Ловкий эгоизм способен ловко защищаться, отрицая все и вся, он не оставляет никакой иной ценности, кроме ценности грубого самоутверждения; это самоутверждение носит наступательный характер, ибо человек, теряя способность принимать что-либо, теряет и желание что-либо отдавать. Среднего человека западного образца на протяжении четырех веков лепили по модели возрождающегося индивидуализма, то есть по модели метафизики, морали, практики эгоистического содержания. Личность перестала быть хранительницей целостности, центром плодоносности и самопожертвования и превратилась в очаг озлобления. Гуманизм? Гуманизм эгоистических притязаний — это всего лишь искусно завуалированный инстинкт силы, его чуть отретушированная копия, получившая распространение в большинстве стран под благожелательной защитой аналитического мышления и римского права.
Не будем, однако, осуждать за это ни аналитическую мысль, которая вовсе не предназначалась для постижения разрозненных явлений, ни понятие права, которое в гораздо меньшей степени является расплывчатым и односторонним, чем понятие эгоистического интереса. Однако под влиянием инстинкта силы они ступили на скользкий путь, на котором вместе с чистотой утратили и всякий контроль над собой. Этот индивидуализм, язык которого, приукрашенный терминами свободы, независимости, терпимости, стал прикрытием для жестокого столкновения противоборствующих сил, необходимо подвергнуть психоаналитическому исследованию. Этот инстинкт присвоил себе все то, что составляет достоинство личности: алчность выдал за благоразумие, эгоизм — за независимость, мелкособственнический интерес — за умение действовать. Мы окружили собственное Я прочной оградой, укрепив ее колючей проволокой, мы привели в полную боевую готовность наши интересы и притязания, представив их в качестве высших добродетелей, и, чтобы разорвать эту оборону, потребуются исключительные средства: может быть, в один прекрасный день Восток даст нам такие средства и мы содрогнемся перед лицом нашего теперешнего Я.
Надо сокрушить не только этих строптивых индивидов — ведь они наложили отпечаток на всю действительность, имеющую коллективистский характер, сначала разрушив ее, а затем переделав по своим образцам. Под влиянием их самоуправного действия человеческий универсум взорвался и рассыпался на отдельные замкнутые в себе миры: классы, нации, профессиональные и экономические интересы.
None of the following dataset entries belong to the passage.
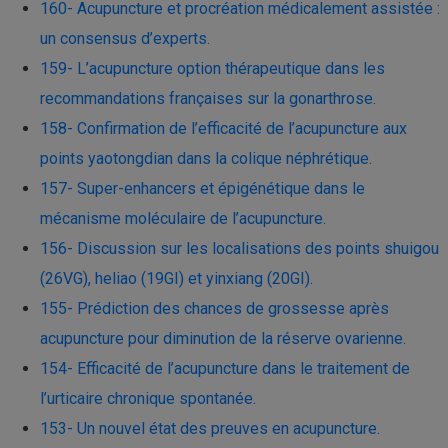
160- Acupuncture et procréation médicalement assistée :
un consensus d’experts.
159- L’acupuncture option thérapeutique dans les
recommandations françaises sur la gonarthrose.
158- Confirmation de l’efficacité de l’acupuncture aux
points yaotongdian dans la colique néphrétique.
157- Super-enhancers et épigénétique dans le
mécanisme moléculaire de l’acupuncture.
156- Discussion sur les localisations des points shuigou
(26VG), heliao (19GI) et yinxiang (20GI)​.
155- Prédiction des chances de grossesse après
acupuncture pour diminution de la réserve ovarienne.
154- Efficacité de l’acupuncture dans le traitement de
l’urticaire chronique spontanée.
153- Un nouvel état des preuves en acupuncture.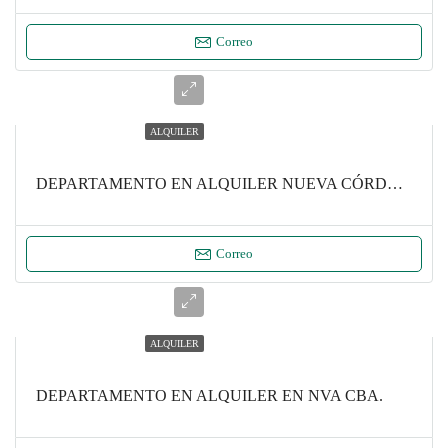
Correo
ALQUILER
DEPARTAMENTO EN ALQUILER NUEVA CÓRDOBA
Correo
ALQUILER
DEPARTAMENTO EN ALQUILER EN NVA CBA.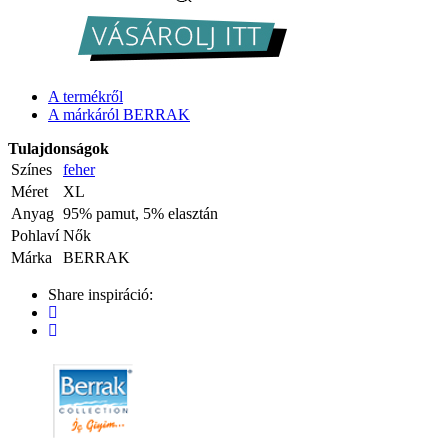
A termékről
A márkáról BERRAK
Tulajdonságok
Színes
feher
Méret
XL
Anyag
95% pamut, 5% elasztán
Pohlaví
Nők
Márka
BERRAK
Share inspiráció: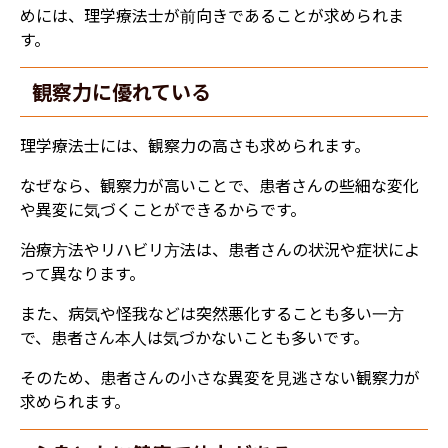
めには、理学療法士が前向きであることが求められま
す。
​​観察力に優れている
​理学療法士には、観察力の高さも求められます。
なぜなら、観察力が高いことで、患者さんの些細な変化
や異変に気づくことができるからです。
治療方法やリハビリ方法は、患者さんの状況や症状によ
って異なります。
また、病気や怪我などは突然悪化することも多い一方
で、患者さん本人は気づかないことも多いです。
そのため、患者さんの小さな異変を見逃さない観察力が
求められます。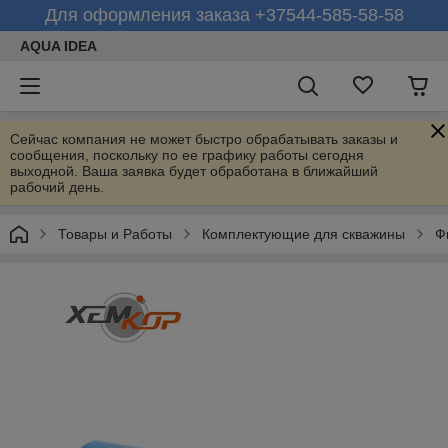
Для оформления заказа +37544-585-58-58
AQUA IDEA
Сейчас компания не может быстро обрабатывать заказы и
сообщения, поскольку по ее графику работы сегодня
выходной. Ваша заявка будет обработана в ближайший
рабочий день.
Товары и Работы
Комплектующие для скважины
Ф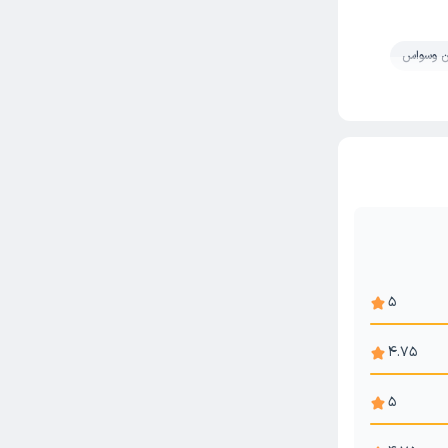
ن وسواس
و اضطراب
5
4.75
5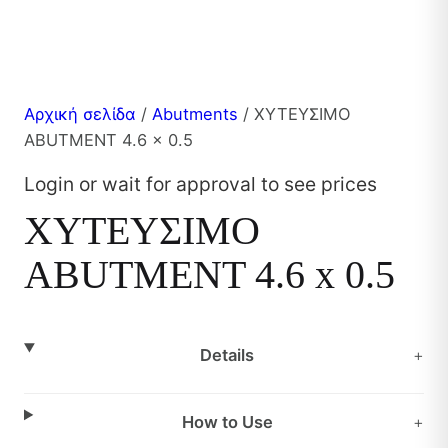
Αρχική σελίδα
/
Abutments
/ ΧΥΤΕΥΣΙΜΟ
ABUTMENT 4.6 x 0.5
Login or wait for approval to see prices
ΧΥΤΕΥΣΙΜΟ
ABUTMENT 4.6 x 0.5
Details
+
How to Use
+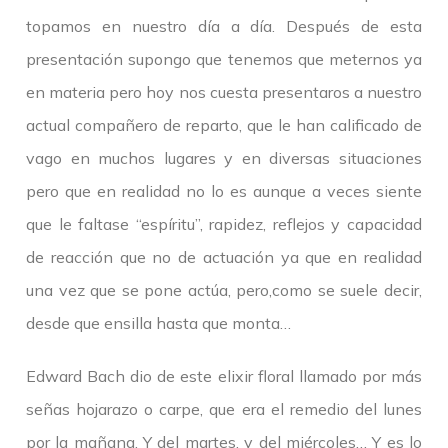
topamos en nuestro día a día. Después de esta
presentación supongo que tenemos que meternos ya
en materia pero hoy nos cuesta presentaros a nuestro
actual compañero de reparto, que le han calificado de
vago en muchos lugares y en diversas situaciones
pero que en realidad no lo es aunque a veces siente
que le faltase “espíritu”, rapidez, reflejos y capacidad
de reacción que no de actuación ya que en realidad
una vez que se pone actúa, pero,como se suele decir,
desde que ensilla hasta que monta…
Edward Bach dio de este elixir floral llamado por más
señas hojarazo o carpe, que era el remedio del lunes
por la mañana. Y del martes, y del miércoles… Y es lo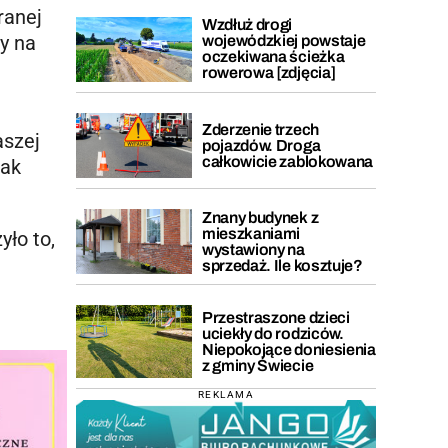
ranej
Wzdłuż drogi
y na
wojewódzkiej powstaje
oczekiwana ścieżka
rowerowa [zdjęcia]
Zderzenie trzech
aszej
pojazdów. Droga
całkowicie zablokowana
nak
Znany budynek z
mieszkaniami
yło to,
wystawiony na
sprzedaż. Ile kosztuje?
Przestraszone dzieci
uciekły do rodziców.
Niepokojące doniesienia
z gminy Świecie
REKLAMA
Границы между ними уже не служат объединению, все их силы направлены на то, чтобы отделить и изолировать их друг от друга. Ведь нас дурачат, когда говорят о человеческом содержании льющейся потоком социальной магмы. В этих потоках отдельный индивид не способен подняться над собой, он осажден своим alter ego, еще более безжалостным, чем он сам, одурманенным не знающей границ коллективистской мифологией. Они не только не ослабляют эгоизм, а укрепляют его, делая его самодостаточным, представляя чем-то священным, как если бы справедливое и несправедливое, увеличивая свое влияние, могли меняться местами.